=== DOCUMENT TEXT ===
'''

We have randomly initialized weights for our filters/kernels. Let's say we start with 64 filters. Each filter will learn to detect different patterns during training.
Important: We don't manually assign what each filter should look for, but we do decide:
- How many filters we want
- What their dimensions should be
The input starts moving through the network. This is where the feature extraction begins.
Critical Rule: Filter depth MUST equal input depth
Since our input has 3 channels (RGB), our filters must also have 3 channels. So if we're using 3×3 filters, they're actually 3×3×3 (height × width × depth).
Filter Dimensions:
├── Spatial: 3×3 (height × width)
└── Depth: 3 (must match input channels)
How it works:
The filter slides across the input image step by step — moving through each row until it reaches the end, then shifting down and repeating. Think of it like a small cuboid (the filter) sliding through subsets of a larger cuboid (the image).
The Parallel Processing Insight:
We have 64 filters, and they all process the image in parallel. Each filter:
- Takes a 3×3×3 chunk of the input
- Does element-wise multiplication with its weights (all 27 values)

'''

=== STATED GOAL 1 ===
Print the section of the passage on convolutional filters that opens with the words containing "Important: We don't" and closes with "cuboid (the image).", exactly as it appears.
The passage on convolutional filters and the rows that follow have no connection to each other.

=== DATA ROWS ===
'''

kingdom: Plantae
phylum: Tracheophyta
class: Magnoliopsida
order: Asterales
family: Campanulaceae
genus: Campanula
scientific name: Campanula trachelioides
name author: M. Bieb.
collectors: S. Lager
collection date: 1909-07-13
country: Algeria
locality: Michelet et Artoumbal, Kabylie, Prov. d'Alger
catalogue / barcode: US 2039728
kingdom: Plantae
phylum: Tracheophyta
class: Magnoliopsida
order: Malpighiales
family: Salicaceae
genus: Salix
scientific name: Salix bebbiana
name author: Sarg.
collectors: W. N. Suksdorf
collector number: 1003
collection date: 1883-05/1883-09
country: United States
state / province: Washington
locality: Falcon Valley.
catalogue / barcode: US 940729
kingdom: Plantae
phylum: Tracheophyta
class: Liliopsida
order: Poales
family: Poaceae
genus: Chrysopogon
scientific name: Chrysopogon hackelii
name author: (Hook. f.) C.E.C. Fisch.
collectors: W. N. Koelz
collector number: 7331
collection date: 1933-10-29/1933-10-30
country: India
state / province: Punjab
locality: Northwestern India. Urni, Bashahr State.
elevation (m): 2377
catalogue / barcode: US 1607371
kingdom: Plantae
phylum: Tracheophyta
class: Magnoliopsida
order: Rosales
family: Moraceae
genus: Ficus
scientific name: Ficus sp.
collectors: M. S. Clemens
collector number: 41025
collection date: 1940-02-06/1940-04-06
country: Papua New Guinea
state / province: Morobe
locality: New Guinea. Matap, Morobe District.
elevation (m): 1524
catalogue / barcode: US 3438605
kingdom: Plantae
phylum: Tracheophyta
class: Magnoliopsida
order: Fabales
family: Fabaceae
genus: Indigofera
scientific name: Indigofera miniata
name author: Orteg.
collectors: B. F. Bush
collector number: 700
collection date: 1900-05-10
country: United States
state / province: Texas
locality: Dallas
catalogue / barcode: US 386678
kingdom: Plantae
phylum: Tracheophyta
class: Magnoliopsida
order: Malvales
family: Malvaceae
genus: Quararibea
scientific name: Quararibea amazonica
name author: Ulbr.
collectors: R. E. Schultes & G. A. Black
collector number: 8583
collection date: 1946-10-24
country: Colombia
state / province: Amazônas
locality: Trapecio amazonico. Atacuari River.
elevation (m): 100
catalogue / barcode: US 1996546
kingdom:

'''

=== STATED GOAL 2 ===
From the rows, output the lines beginning with the line containing "collector number: 7331" and ending with the line containing "genus: Ficus". Include both of those lines, and reproduce every line exactly.

=== EXPECTED OUTPUT 1 ===
Important: We don't manually assign what each filter should look for, but we do decide:
- How many filters we want
- What their dimensions should be
The input starts moving through the network. This is where the feature extraction begins.
Critical Rule: Filter depth MUST equal input depth
Since our input has 3 channels (RGB), our filters must also have 3 channels. So if we're using 3×3 filters, they're actually 3×3×3 (height × width × depth).
Filter Dimensions:
├── Spatial: 3×3 (height × width)
└── Depth: 3 (must match input channels)
How it works:
The filter slides across the input image step by step — moving through each row until it reaches the end, then shifting down and repeating. Think of it like a small cuboid (the filter) sliding through subsets of a larger cuboid (the image).

=== EXPECTED OUTPUT 2 ===
collector number: 7331
collection date: 1933-10-29/1933-10-30
country: India
state / province: Punjab
locality: Northwestern India. Urni, Bashahr State.
elevation (m): 2377
catalogue / barcode: US 1607371
kingdom: Plantae
phylum: Tracheophyta
class: Magnoliopsida
order: Rosales
family: Moraceae
genus: Ficus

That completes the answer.